From the Atlantic article: "More recently, the Wharton professor Ethan Mollick was able to get the new Bing to write five detailed and utterly untrue paragraphs on dinosaurs"

I'd suggest you aren't going to be taken seriously if you exhibit seemingly no ability to grasp the desire to use LLMs to generate creative text like this. I suspect most people will consider that either demonstrating a robotic lack of sense of humor :-), or just being so seriously over the top paranoid that you aren't thinking clearly.

I'd also suggest considering how you are coming across since many will see irony in this statement: "The goal of the Russian “Firehose of Falsehood” model is to create an atmosphere of mistrust, allowing authoritarians to step in" when you come across to many as an authoritarian who wishes to step in.

I'd also suggest that you appear to likely not be well informed about tactics people are exploring for things like spotting botnets on social media or the web, verifying that someone is human (Sam Altman has a separate company working on that, even if many question his approach), etc. Many of the things you are concerned about regarding misinformation at scale were issues even before the current generation of LLMs made the quality better and people (sometimes behind closed doors in a lab doing proprietary research) are working on these issues. There are troll farms of cheap human labor in poor countries generating content.

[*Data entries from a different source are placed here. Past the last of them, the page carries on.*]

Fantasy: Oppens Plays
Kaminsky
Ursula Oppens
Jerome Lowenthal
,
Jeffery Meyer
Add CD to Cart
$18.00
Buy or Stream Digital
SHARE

Perhaps you might consider using LLMs to get perspective on how your opponents might view what you write if you goal is to persuade them to consider your views. Many find your arguments superficial and poorly informed about the downsides of government intervention given you don't take them seriously enough to even address.. "Naive realism", or the "trap of certainty" might be phrases for you to look up. Then again I guess the goal might not be productive dialog among informed people, but merely trying to scare the poorly informed into handing authoritarian politicians the ability to control the development of AI.

Expand full comment

The question is moot: short-term is that people accept AI and start buying it wholesale. Which leads to the long-term problems it will spawn. Whenever it starts, it's short-term, but the consequences won't stop. Ever.

The real problem, though, isn't AI, it's humans. Most humans aren't particularly bright. But as Dunning and Kruger have pointed out, that doesn't stop them from stating things authoritatively that they flat out don't understand.

Doubt that? Just look around.

Expand full comment

You write, "Geoffrey Miller’s lately been campaigning for an outright pause on AI, both research and deployment. I have caused for something less: stricter regulations governing deployment."

Who will regulate those most likely to dominate the field of AI going forward, the Chinese Communist Party?

Regulations are like the lock on your front door. The lock keeps your nosy neighbors out, but it's worthless against anyone willing to break a window.

Casting my vote with Miller.

Expand full comment

I'm not sold that there is any particularly great risk of misinfo from AI in the near term, much less that AI or computer science is the right discipline to make that sort of call. Seems to me that stuff like spearfishing fraud is a much larger concern.

Expand full comment

As the most powerful allied power, the US was responsible for fighting misinformation in Germany after WWII. They did this in many ways. But the most important one was to create public broadcasting (ARD, ZDF) that was run independently from the government with representatives from all stakeholders on the board and mostly free of advertising. Wouldn't that be a cheap and also tried and tested solution to start addressing the problem of how to defend humanity against AI-generated content?